Nb has an effect of preventing coarsening of crystal grains and facilitating generation of fine nanocrystals in the soft magnetic alloy. From the viewpoint of sufficiently obtaining the effect, the content of Nb is set to 2.5%≤Nb. It is preferable that 2.8%≤Nb, and more preferable that 3.0%≤Nb.

However, when Nb is added in a too large amount, the content of Fe in the soft magnetic alloy is relatively decreased. This leads to deterioration in magnetic properties, such as making it difficult to obtain sufficiently high saturation magnetic flux density. From the viewpoint of preventing deterioration in magnetic properties, the content of Nb is set to Nb≤5.0%. When the Nb is contained in an amount of 5.0% or less, a sufficiently high effect of preventing coarsening of crystal grains can be obtained. It is preferable that Nb ≤4.5%.

Cu promotes formation of clusters serving as nuclei constituting nanocrystals in the soft magnetic alloy through heat treatment. From the viewpoint of obtaining a sufficient effect of promoting cluster formation, the content of Cu is set to 0.5%≤Cu. It is preferable that 0.8%≤Cu, and more preferable that 1.0%≤Cu.

However, when Cu is excessively added, clusters are coarsened, and the refinement of a crystal containing Fe is rather inhibited. From the viewpoint of preventing this, the content of Cu is set to Cu≤2.0%. It is preferable that Cu≤1.5%, and more preferable that Cu≤1.2%.

The soft magnetic alloy according to the present embodiment may contain only at least one selected from the group consisting of Cr, Mn, Ni, and Co in the above predetermined amount and Si, B, Nb, and Cu as essential elements. Further, as an optional element, at least one of P, S, C, or Mo may be contained in a predetermined amount as shown below. In particular, an embodiment containing at least one of P or S is preferable.

P has an effect of preventing coarsening of clusters formed by Cu by coexisting with Cu in the soft magnetic alloy. P exhibits an effect of preventing the coarsening of clusters even when added in a small amount, and therefore, there is no particular lower limit for the content of P. However, when the content is more preferably set to 0.01%≤P and further preferably set to 0.05%≤P, a high addition effect is obtained. Note that P in an amount of less than 0.01% can be regarded as unavoidable impurities.

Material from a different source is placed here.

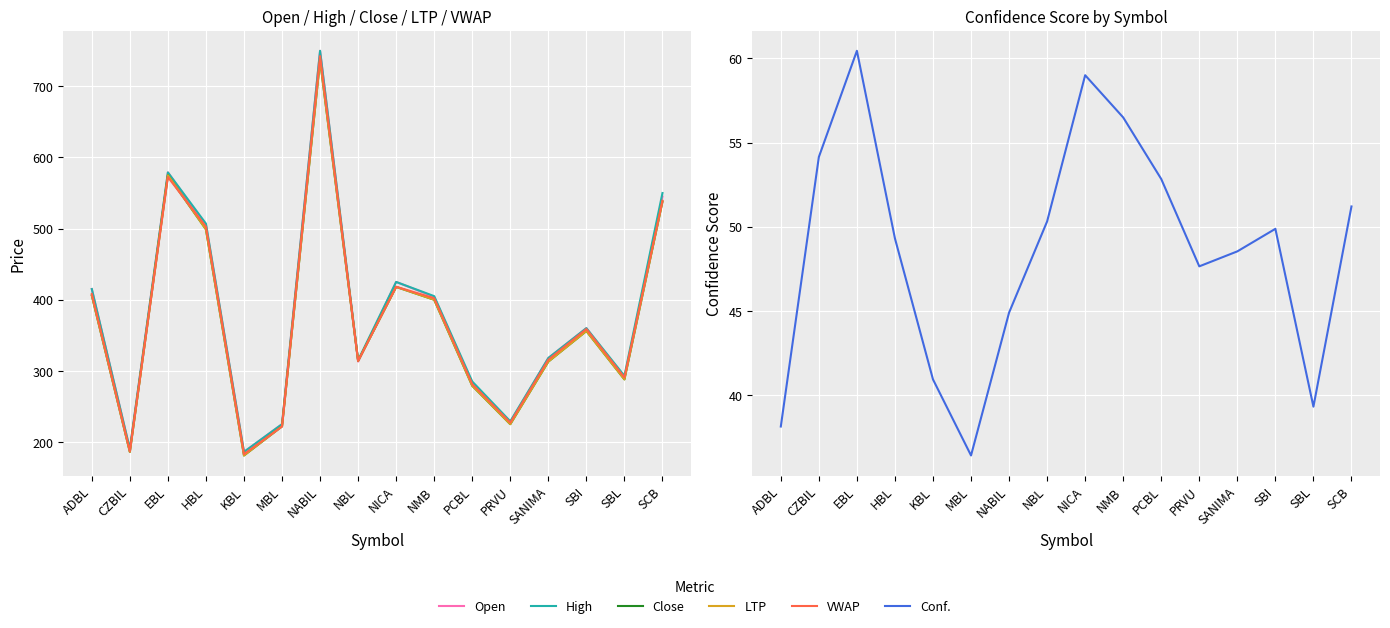

How many interior local valleys does the Close series have?

5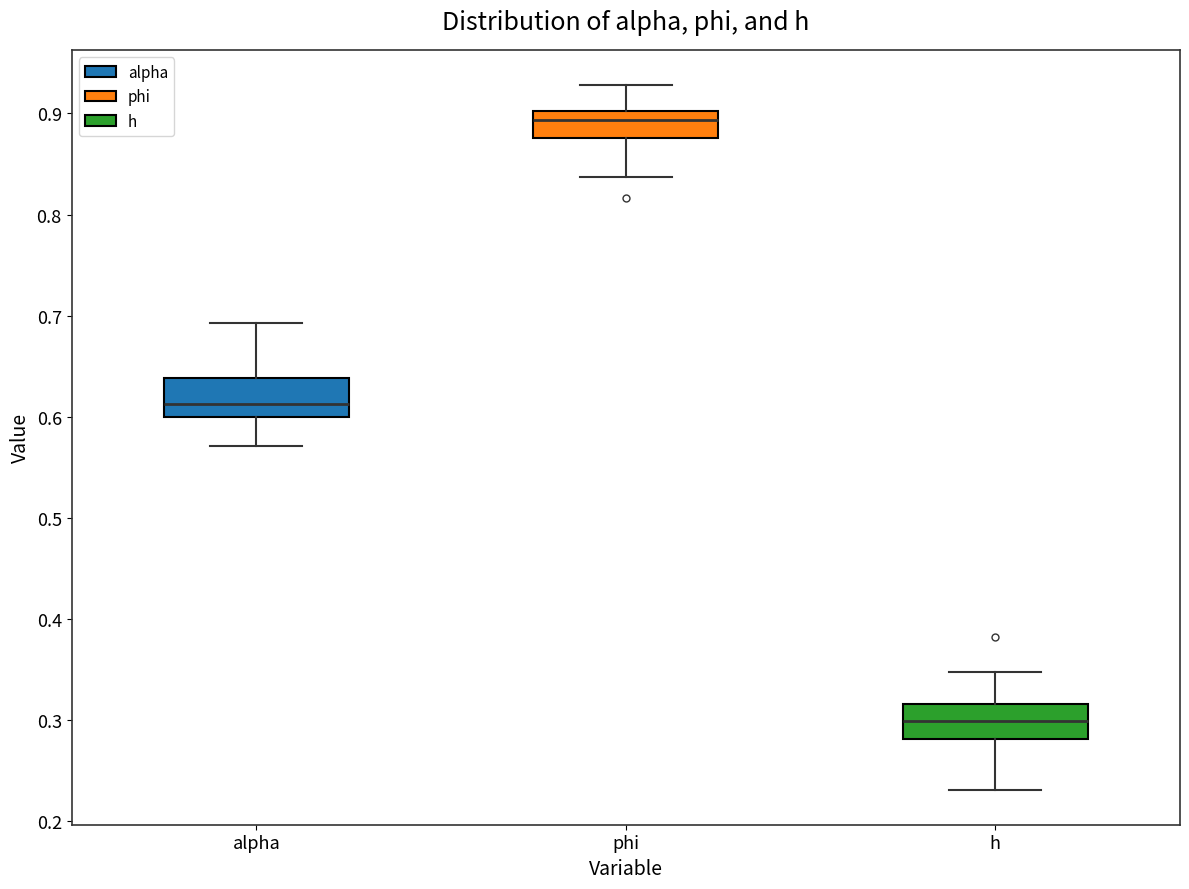

Where does the upper whisker of the box for h end on the y-axis? The values are not printed on the chart, so give them approximately, as read against the axis.

0.35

On the other hand, addition of P in a large amount leads to a decrease in the magnetic properties of the soft magnetic alloy. From the viewpoint of maintaining high magnetic properties, the content of P is preferably set to P≤2.0%.

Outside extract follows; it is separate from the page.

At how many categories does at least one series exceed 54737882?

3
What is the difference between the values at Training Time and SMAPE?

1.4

S improves workability such as punchability when being added to a soft magnetic alloy. S exhibits an effect of improving the workability even when added in a small amount, and therefore, there is no particular lower limit for the content of S. However, when the content of S is more preferably set to 0.01%≤S and further preferably set to 0.05%≤S, a high addition effect is obtained. Note that S in an amount of less than 0.01% can be regarded as unavoidable impurities.

On the other hand, the addition of S in a large amount leads to a decrease in the magnetic properties of the soft magnetic alloy. From the viewpoint of maintaining high magnetic properties, the content of S is preferably set to S≤0.15%. It is more preferable that S≤0.10%.

C also improves workability such as punchability when being added to a soft magnetic alloy. C exhibits an effect of improving the workability even when added in a small amount, and therefore, there is no particular lower limit for the content of C. However, when the content of C is more preferably set to 0.01%≤C and further preferably set to 0.05%≤C, a high addition effect is obtained. Note that C in an amount of less than 0.01% can be regarded as unavoidable impurities.

On the other hand, the addition of C in a large amount leads to a decrease in the magnetic properties of the soft magnetic alloy. From the viewpoint of maintaining high magnetic properties, the content of C is preferably set to C≤0.30%.